It is funny that I am approaching “midlife”. I am not really going to live to 100 and I really can’t afford it and I will have lost my mind along the side of the road at 82 and so what is the point?
But 50 is big. A lot has happened around me to make me think about my life.
I have a good life. No question. I am a lucky person.
And I look at the remarkable people in my life — my friends, my family and my colleagues — and think about the fights they fight, the regrets they harbor and seek to resolve, the fears that they conquer. And I resolve to do the same.
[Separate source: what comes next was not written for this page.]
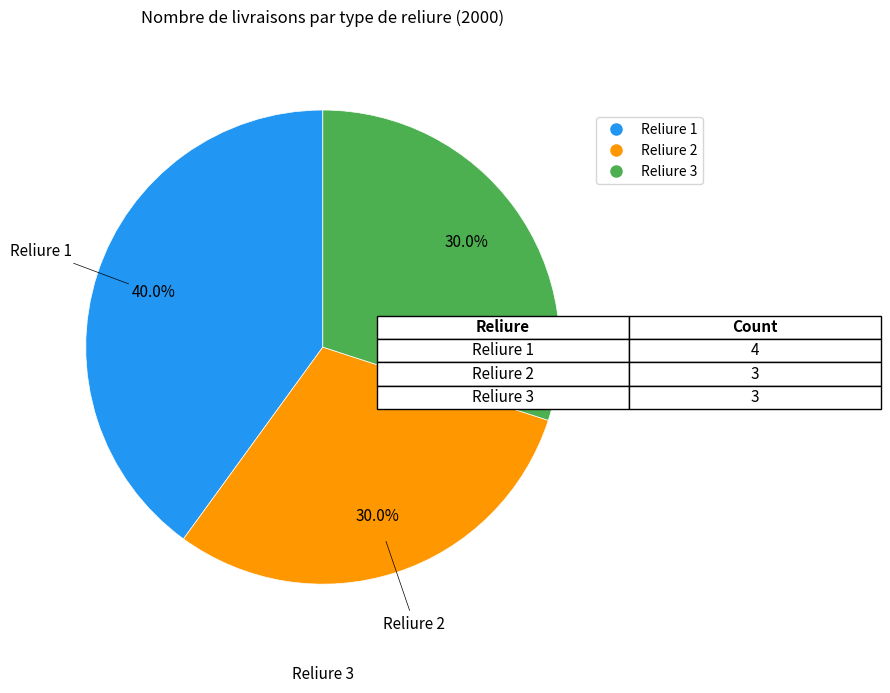

Is there a majority slice in this chart?

No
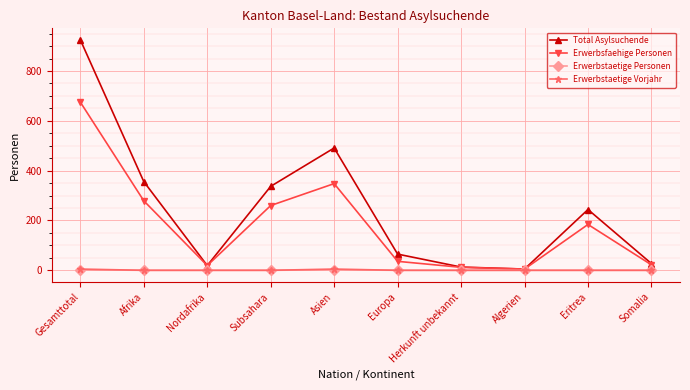

The value of Total Asylsuchende at Nordafrika is 19. True or false?

True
Life is never what we imagine, when we are in school. How could it be mapped out so perfectly? Life is like a mercurial, quixotic, unfair, tempting and mysterious lover.
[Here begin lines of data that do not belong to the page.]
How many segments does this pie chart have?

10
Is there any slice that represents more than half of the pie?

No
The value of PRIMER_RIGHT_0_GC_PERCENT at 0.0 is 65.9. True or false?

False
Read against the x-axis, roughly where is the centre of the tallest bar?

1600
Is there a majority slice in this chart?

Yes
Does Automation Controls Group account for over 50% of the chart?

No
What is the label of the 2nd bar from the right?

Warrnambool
[SIDEBAR: that word was for you CTFOB and all the Soeurs]
It brings you highs and lows. The highs are as if you are on top of the roller coaster and the lows are the swift ride down. And the pain is immeasurable. And the unfairness of it all is staggering. But for the fortunate ones, like me, life has given us immeasurable moments of insight, happiness and people whom we love and who love us right back.
I have been consumed by responsibilities lately. They have overtaken my spirit and conversation (and my blog). I have been focusing on the downside on the roller coaster.
But today, today, I feel re-directed out of my silo. I need to do the things I enjoy: see friends and colleagues, take time to laugh, enjoy the wonder of this City, and engage with family over things not funereal. Really dig deep and enjoy life’s blessings until life sends me on a hell ride.
Not Days of Wine and Roses (the movie did not end so well) but not always Days of Obligation. But a place in between, a place filled with friends and love and fun, where my mind is not wondering about the next catastrophe.
I resolve to drop the fear and lift up the light side of life. And enjoy it. And fly to see friends. And do the things of my dreams. Because I am, for now, on the lucky side of Lady Life.
This is my early 50th birthday present to me.